CielDuMatin talked about a sort of flowchart like idea of relationship topologies.
That is generally how I think, and i'm going to go from their. First off...
<Relationships>
Monogamy>non-monogamy
non-mono>ethical>non-ethical
ethical>swingers>polyamories(or whatever)

A major debate was, coming up with a definition of what a poly person or relationship is. However the major consensus seems to be that you can't define something ubiquitous, and most people put a subjective spin to it since it's so out of norm as we can see on our relationship dynamic chart there, it's hard to explain.
Unfortunately for us, our hippie friends Morning Glory and Oberon Zell were not English majors and to my knowledge had to formal training in linguistics. Though i'm definitely a hippie with a similar spirit as theirs.

So in saying "polyamory" is this vast relationship dynamic, with it's own subcategories, it falls on us to make our own terms for our own relationships knowing that they all fall under a umbrella of "poly". We've coined topologies liked "triad" "vee", terms like polyfidelity, multiamory, etc etc and I think that's great. So let's keep it up.

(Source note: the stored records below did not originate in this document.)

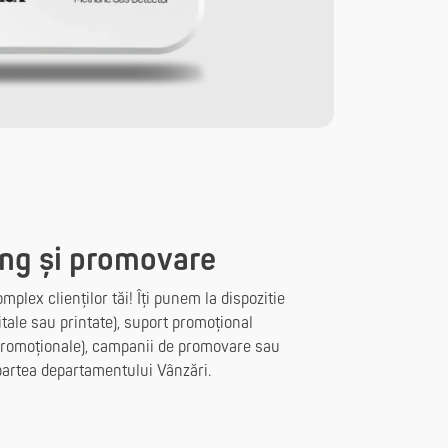
ng și promovare
lex clienților tăi! Îți punem la dispozitie
itale sau printate), suport promoțional
e promoționale), campanii de promovare sau
partea departamentului Vânzări.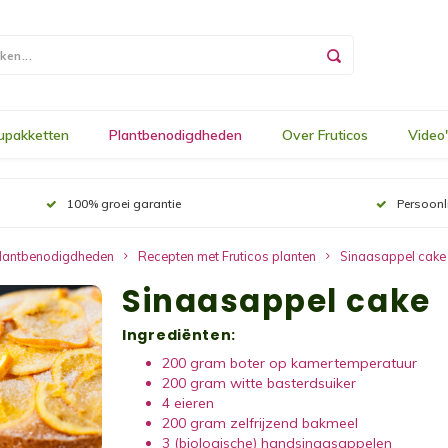
upakketten
Plantbenodigdheden
Over Fruticos
Video
100% groei garantie
Persoonl
lantbenodigdheden
Recepten met Fruticos planten
Sinaasappel cake
Sinaasappel cake
Ingrediënten:
200
gram
boter
op kamertemperatuur
200
gram
witte basterdsuiker
4
eieren
200
gram
zelfrijzend bakmeel
3
(
biologische)
handsinaasappelen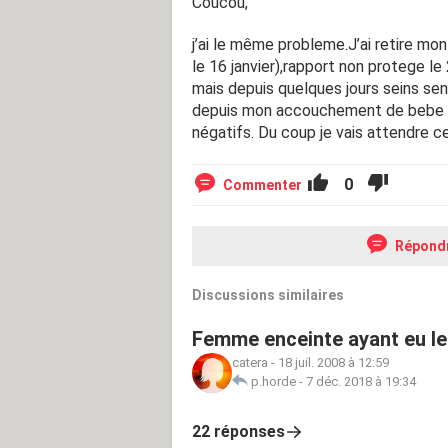
Coucou,
j’ai le même probleme.J’ai retire mon
le 16 janvier),rapport non protege le 
mais depuis quelques jours seins sens
depuis mon accouchement de bebe 1 e
négatifs. Du coup je vais attendre ce
0
Commenter
Répond
Discussions similaires
Femme enceinte ayant eu leu
catera
-
18 juil. 2008 à 12:59
p.horde
-
7 déc. 2018 à 19:34
22 réponses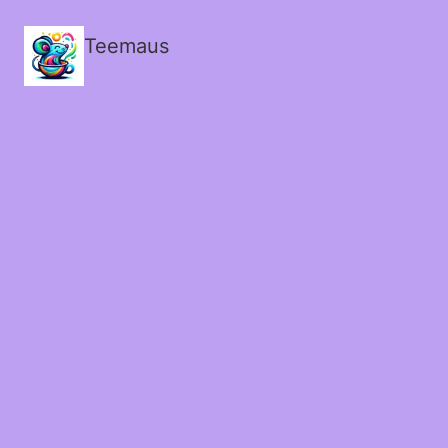
Teemaus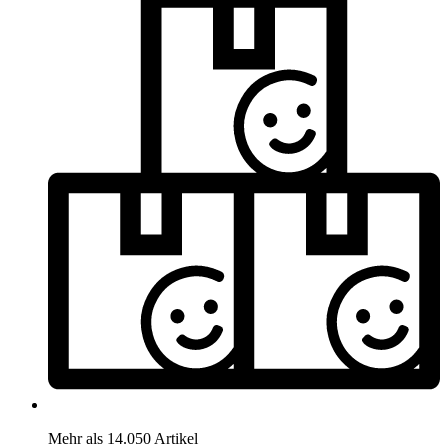
Mehr als 14.050 Artikel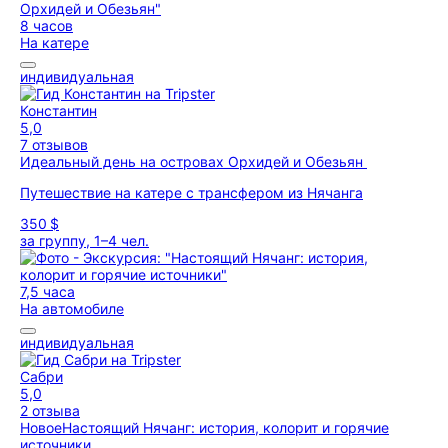
8 часов
На катере
индивидуальная
Константин
5,0
7 отзывов
Идеальный день на островах Орхидей и Обезьян
Путешествие на катере с трансфером из Нячанга
350 $
за группу, 1–4 чел.
7,5 часа
На автомобиле
индивидуальная
Сабри
5,0
2 отзыва
Новое
Настоящий Нячанг: история, колорит и горячие
источники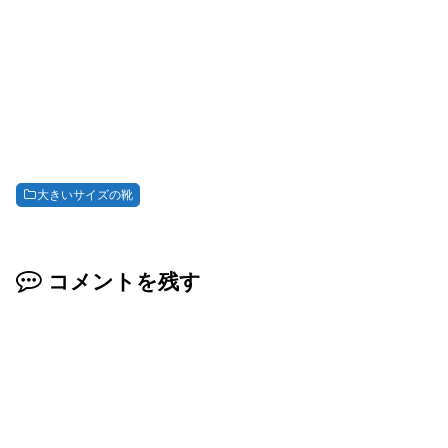
大きいサイズの靴
コメントを残す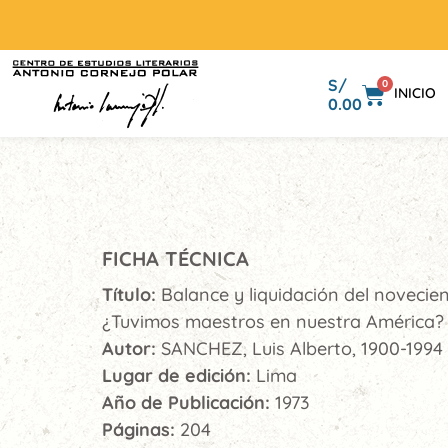
S/
0
INICIO
0.00
FICHA TÉCNICA
Título:
Balance y liquidación del novecien
¿Tuvimos maestros en nuestra América?
Autor:
SANCHEZ, Luis Alberto, 1900-1994
Lugar de edición:
Lima
Año de Publicación:
1973
Páginas:
204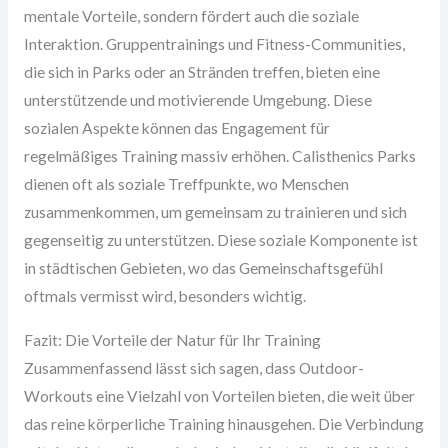
mentale Vorteile, sondern fördert auch die soziale
Interaktion. Gruppentrainings und Fitness-Communities,
die sich in Parks oder an Stränden treffen, bieten eine
unterstützende und motivierende Umgebung. Diese
sozialen Aspekte können das Engagement für
regelmäßiges Training massiv erhöhen. Calisthenics Parks
dienen oft als soziale Treffpunkte, wo Menschen
zusammenkommen, um gemeinsam zu trainieren und sich
gegenseitig zu unterstützen. Diese soziale Komponente ist
in städtischen Gebieten, wo das Gemeinschaftsgefühl
oftmals vermisst wird, besonders wichtig.
Fazit: Die Vorteile der Natur für Ihr Training
Zusammenfassend lässt sich sagen, dass Outdoor-
Workouts eine Vielzahl von Vorteilen bieten, die weit über
das reine körperliche Training hinausgehen. Die Verbindung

So how exactly would you "divide" the line between say a relationship I have with a wife and openness to have boyfriends and girlfriends but not in any meaningful way (like having 2 fathers for children and etc) VS. a relationship where we're actively looking for another grown member or members of the family, but obviously starting out as normal relationships? Or what would you the relationships that are already positioned like the above concepts?